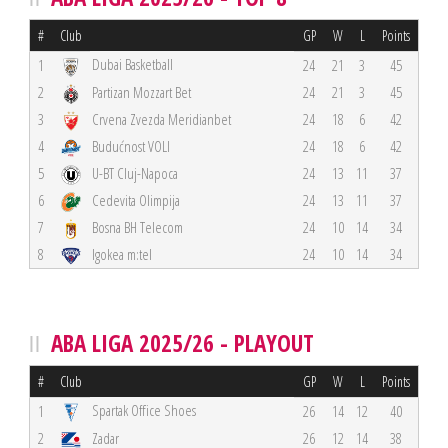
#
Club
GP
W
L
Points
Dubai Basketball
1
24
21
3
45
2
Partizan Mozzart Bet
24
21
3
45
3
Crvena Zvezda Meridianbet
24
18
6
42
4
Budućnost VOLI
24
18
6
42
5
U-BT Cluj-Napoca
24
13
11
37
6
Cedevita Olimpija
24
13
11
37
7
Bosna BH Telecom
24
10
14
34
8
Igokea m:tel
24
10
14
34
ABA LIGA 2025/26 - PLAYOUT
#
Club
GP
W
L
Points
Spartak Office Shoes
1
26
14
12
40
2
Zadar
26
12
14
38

----------

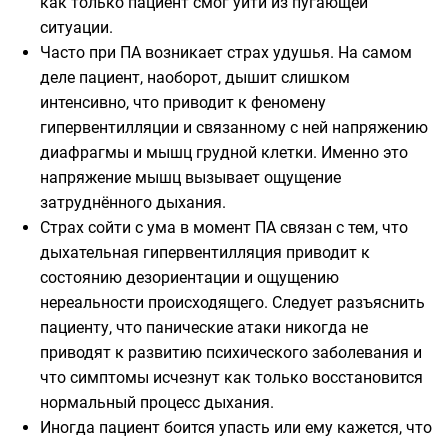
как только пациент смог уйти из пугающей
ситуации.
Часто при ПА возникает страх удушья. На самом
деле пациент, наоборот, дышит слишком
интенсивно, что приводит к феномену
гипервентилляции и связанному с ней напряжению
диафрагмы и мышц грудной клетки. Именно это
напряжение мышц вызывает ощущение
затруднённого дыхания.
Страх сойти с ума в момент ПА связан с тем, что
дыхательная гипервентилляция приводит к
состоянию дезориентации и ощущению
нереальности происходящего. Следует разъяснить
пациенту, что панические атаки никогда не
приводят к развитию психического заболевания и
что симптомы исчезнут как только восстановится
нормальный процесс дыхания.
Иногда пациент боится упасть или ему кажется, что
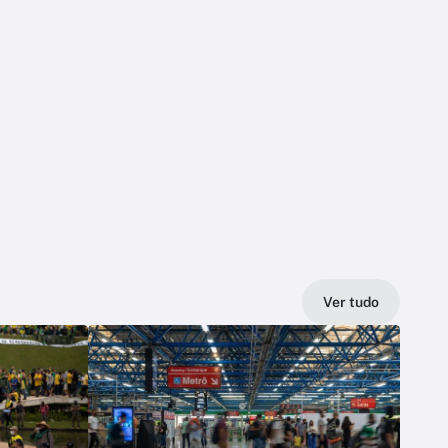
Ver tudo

----------

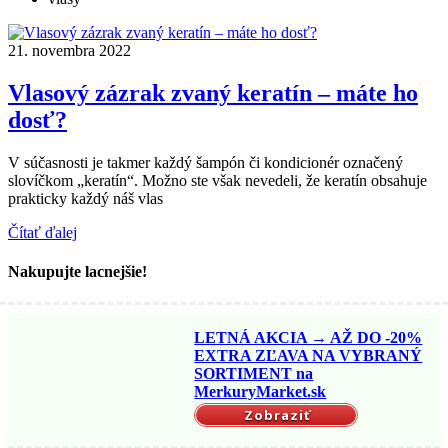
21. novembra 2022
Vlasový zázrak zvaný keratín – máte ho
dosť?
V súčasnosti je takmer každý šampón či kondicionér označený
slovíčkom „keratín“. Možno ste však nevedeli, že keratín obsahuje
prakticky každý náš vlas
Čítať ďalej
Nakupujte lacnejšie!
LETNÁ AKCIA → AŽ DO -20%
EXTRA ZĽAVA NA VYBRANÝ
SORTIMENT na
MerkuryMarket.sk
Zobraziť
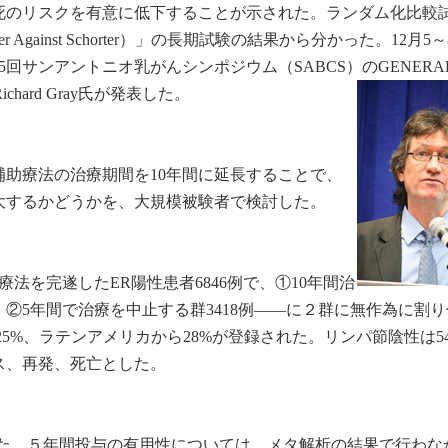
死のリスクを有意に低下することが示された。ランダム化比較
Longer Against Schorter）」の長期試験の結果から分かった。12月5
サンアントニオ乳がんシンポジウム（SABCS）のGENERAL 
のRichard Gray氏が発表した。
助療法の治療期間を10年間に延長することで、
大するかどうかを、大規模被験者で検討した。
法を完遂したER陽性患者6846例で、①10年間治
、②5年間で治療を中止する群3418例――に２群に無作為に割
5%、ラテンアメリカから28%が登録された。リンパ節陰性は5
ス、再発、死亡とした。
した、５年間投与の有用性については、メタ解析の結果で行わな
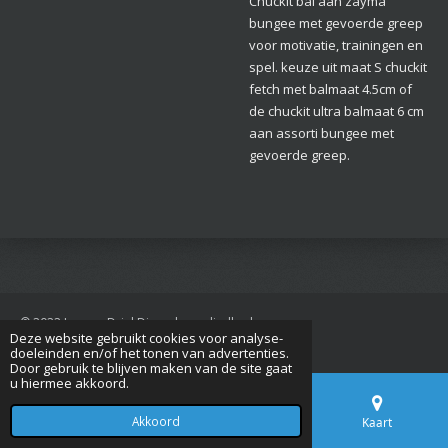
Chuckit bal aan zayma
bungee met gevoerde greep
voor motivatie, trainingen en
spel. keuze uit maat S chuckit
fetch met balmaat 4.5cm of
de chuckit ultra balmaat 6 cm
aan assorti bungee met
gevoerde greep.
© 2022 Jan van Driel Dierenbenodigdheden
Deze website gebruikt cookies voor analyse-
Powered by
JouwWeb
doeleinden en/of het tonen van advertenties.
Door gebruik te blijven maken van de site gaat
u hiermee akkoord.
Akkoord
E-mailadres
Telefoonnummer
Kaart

----------

(ACTIVITY) Check each line of the entries above for the string "každý", and return those that contain it.

(OUTPUT)
V súčasnosti je takmer každý šampón či kondicionér označený
prakticky každý náš vlas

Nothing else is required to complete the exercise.